### Data records
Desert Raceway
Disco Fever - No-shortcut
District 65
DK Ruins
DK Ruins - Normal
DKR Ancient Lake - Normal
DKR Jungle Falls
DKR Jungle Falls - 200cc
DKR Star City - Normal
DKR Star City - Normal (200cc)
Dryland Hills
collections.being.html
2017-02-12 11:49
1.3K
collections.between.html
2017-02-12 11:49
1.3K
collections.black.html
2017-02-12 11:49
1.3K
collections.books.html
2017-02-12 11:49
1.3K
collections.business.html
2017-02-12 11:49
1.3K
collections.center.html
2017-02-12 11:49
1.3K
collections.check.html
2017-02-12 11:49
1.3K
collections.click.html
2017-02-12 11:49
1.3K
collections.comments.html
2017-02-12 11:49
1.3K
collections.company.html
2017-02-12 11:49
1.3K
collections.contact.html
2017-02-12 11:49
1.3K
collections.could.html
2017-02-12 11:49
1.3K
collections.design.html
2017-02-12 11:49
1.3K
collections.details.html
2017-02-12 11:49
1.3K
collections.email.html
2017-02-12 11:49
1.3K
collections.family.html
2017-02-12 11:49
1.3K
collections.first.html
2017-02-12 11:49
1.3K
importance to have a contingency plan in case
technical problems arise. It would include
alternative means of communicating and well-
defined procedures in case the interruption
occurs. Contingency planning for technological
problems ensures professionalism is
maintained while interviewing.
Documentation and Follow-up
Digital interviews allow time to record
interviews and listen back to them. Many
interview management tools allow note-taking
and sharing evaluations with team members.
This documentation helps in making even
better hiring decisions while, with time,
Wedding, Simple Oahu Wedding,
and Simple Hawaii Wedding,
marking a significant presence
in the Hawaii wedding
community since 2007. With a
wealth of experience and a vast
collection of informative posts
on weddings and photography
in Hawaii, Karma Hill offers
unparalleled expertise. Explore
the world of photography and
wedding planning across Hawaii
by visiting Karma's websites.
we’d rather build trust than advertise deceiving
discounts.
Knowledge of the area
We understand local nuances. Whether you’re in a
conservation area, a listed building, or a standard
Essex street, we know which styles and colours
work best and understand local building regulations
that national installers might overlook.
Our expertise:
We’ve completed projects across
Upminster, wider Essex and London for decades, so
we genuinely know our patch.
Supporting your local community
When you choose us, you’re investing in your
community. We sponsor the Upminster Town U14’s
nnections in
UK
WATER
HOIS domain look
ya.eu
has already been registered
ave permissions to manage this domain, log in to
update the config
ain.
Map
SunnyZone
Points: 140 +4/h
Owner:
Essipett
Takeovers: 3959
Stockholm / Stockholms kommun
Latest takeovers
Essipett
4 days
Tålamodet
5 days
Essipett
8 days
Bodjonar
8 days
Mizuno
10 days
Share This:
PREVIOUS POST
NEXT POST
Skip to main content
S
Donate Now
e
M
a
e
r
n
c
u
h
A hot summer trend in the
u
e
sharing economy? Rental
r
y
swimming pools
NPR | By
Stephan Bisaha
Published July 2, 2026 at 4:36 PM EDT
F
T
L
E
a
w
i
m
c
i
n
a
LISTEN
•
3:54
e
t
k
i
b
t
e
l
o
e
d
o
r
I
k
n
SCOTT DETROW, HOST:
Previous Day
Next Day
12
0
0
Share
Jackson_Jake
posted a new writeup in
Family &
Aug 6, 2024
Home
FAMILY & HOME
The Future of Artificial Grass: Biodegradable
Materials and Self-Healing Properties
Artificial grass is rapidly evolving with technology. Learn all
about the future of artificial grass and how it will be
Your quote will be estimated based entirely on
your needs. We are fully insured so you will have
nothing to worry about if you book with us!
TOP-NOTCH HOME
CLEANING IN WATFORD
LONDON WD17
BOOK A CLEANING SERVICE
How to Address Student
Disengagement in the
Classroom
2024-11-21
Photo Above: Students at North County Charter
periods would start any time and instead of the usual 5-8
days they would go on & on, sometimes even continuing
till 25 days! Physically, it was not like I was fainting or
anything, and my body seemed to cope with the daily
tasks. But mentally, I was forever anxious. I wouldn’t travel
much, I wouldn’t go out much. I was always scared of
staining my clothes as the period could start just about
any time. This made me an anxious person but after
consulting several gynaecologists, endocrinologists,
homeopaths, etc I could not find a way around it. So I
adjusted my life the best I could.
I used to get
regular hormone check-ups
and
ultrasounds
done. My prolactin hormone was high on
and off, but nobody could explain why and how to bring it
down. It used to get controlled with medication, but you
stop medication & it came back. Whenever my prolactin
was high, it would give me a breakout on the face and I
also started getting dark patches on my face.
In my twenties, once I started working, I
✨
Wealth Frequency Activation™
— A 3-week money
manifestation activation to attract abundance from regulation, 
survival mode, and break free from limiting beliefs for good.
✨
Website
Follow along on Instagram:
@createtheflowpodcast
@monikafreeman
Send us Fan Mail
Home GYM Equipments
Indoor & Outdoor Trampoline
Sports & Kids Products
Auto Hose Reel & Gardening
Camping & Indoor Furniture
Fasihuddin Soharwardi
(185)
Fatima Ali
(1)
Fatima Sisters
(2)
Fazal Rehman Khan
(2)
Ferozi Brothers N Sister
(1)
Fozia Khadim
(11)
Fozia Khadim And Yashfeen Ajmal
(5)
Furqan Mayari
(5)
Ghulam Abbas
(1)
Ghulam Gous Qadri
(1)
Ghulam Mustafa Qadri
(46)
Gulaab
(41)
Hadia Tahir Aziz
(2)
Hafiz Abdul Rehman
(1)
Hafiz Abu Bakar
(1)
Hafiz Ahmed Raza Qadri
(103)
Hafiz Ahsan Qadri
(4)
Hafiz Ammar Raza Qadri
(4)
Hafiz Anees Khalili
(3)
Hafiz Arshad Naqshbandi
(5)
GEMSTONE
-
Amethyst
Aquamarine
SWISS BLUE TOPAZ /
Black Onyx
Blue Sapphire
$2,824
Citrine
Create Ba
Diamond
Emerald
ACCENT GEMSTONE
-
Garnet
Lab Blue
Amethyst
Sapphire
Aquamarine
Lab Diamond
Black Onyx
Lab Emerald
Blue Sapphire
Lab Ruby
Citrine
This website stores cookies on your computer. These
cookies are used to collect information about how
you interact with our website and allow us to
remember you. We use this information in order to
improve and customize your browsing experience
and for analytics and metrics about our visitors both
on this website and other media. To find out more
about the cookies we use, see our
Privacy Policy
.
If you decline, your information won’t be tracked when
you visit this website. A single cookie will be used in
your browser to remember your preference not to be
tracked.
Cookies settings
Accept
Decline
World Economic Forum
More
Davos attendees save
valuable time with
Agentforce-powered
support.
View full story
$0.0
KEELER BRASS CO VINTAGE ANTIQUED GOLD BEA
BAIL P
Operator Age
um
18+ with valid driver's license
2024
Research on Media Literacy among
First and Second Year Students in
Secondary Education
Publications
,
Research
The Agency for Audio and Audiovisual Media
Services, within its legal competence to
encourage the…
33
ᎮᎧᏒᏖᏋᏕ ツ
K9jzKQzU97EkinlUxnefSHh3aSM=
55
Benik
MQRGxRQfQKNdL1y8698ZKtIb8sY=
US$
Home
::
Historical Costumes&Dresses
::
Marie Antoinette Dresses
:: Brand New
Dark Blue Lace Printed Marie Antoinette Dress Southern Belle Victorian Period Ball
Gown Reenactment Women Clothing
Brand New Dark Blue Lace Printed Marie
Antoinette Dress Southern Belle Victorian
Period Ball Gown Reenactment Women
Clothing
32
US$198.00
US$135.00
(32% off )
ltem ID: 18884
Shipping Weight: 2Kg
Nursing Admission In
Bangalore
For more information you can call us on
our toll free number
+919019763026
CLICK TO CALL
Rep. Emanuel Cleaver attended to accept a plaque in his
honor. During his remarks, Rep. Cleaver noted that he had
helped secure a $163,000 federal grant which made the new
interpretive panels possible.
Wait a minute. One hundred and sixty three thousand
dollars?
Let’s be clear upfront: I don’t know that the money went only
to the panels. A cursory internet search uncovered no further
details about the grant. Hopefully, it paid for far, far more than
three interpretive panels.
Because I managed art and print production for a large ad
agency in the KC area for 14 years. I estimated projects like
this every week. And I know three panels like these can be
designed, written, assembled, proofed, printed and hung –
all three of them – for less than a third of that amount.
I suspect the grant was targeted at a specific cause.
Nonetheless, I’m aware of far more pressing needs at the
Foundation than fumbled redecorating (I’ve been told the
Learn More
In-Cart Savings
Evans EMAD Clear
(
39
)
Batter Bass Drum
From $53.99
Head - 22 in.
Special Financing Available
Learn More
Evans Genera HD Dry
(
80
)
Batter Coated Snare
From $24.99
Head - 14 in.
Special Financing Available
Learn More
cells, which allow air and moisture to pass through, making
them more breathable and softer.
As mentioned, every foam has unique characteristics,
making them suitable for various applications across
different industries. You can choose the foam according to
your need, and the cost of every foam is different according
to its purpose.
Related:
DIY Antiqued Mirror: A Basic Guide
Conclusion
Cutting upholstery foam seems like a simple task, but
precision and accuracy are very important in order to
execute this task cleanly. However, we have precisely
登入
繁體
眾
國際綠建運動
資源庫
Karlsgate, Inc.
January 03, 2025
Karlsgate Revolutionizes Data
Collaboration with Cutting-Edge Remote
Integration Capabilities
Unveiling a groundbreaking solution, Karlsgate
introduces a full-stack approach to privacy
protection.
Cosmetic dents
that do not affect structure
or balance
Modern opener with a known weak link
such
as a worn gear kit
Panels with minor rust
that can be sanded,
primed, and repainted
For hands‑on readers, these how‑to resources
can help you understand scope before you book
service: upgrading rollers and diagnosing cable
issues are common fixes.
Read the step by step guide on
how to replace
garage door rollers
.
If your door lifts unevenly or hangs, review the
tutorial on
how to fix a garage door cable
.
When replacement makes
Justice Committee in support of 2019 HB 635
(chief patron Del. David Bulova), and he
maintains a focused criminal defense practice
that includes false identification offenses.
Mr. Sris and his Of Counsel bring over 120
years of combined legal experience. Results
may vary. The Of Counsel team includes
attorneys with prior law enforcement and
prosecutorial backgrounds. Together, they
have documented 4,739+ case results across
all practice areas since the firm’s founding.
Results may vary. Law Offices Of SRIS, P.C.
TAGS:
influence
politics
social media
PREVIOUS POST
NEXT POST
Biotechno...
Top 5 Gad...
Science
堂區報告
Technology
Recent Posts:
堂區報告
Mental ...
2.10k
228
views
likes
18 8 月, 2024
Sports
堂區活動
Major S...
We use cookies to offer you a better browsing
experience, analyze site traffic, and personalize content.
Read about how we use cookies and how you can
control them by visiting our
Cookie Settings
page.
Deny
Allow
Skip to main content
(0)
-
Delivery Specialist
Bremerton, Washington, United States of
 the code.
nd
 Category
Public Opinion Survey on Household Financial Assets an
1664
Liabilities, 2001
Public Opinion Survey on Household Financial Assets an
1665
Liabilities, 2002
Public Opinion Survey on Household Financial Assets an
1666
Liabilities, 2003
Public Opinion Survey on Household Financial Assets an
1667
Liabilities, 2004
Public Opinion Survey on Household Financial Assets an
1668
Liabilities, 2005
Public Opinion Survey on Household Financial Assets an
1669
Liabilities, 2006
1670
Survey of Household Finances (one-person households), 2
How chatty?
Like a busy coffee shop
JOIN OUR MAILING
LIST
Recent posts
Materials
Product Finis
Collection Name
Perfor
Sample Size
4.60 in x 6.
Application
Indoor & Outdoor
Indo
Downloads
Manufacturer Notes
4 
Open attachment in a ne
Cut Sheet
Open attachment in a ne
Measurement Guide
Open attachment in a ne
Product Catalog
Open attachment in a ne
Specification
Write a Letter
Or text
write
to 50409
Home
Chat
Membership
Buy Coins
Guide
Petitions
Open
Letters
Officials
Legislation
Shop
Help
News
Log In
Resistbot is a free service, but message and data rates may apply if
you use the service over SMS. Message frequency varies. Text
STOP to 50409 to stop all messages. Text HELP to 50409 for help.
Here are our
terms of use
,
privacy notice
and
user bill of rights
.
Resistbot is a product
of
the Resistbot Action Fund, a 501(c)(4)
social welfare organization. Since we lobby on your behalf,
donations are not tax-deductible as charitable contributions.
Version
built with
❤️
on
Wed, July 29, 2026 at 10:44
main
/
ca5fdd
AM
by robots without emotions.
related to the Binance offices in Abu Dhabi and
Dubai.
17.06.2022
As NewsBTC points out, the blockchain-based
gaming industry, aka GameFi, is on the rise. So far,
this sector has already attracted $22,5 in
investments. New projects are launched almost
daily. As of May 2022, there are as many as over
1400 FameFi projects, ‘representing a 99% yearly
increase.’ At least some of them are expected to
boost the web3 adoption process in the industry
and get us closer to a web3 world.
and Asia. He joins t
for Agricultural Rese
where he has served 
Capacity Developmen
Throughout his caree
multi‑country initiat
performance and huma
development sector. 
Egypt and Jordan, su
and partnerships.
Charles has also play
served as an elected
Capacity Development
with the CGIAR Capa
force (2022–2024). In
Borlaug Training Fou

### Prompt
Please render the data from its first line through the line holding "collections.center.html", inclusive, as a Markdown table with the columns Row and Entry, leaving out any blank lines.

### Task output
| Row | Entry |
|---|---|
| 1 | Desert Raceway |
| 2 | Disco Fever - No-shortcut |
| 3 | District 65 |
| 4 | DK Ruins |
| 5 | DK Ruins - Normal |
| 6 | DKR Ancient Lake - Normal |
| 7 | DKR Jungle Falls |
| 8 | DKR Jungle Falls - 200cc |
| 9 | DKR Star City - Normal |
| 10 | DKR Star City - Normal (200cc) |
| 11 | Dryland Hills |
| 12 | collections.being.html |
| 13 | 2017-02-12 11:49 |
| 14 | 1.3K |
| 15 | collections.between.html |
| 16 | 2017-02-12 11:49 |
| 17 | 1.3K |
| 18 | collections.black.html |
| 19 | 2017-02-12 11:49 |
| 20 | 1.3K |
| 21 | collections.books.html |
| 22 | 2017-02-12 11:49 |
| 23 | 1.3K |
| 24 | collections.business.html |
| 25 | 2017-02-12 11:49 |
| 26 | 1.3K |
| 27 | collections.center.html |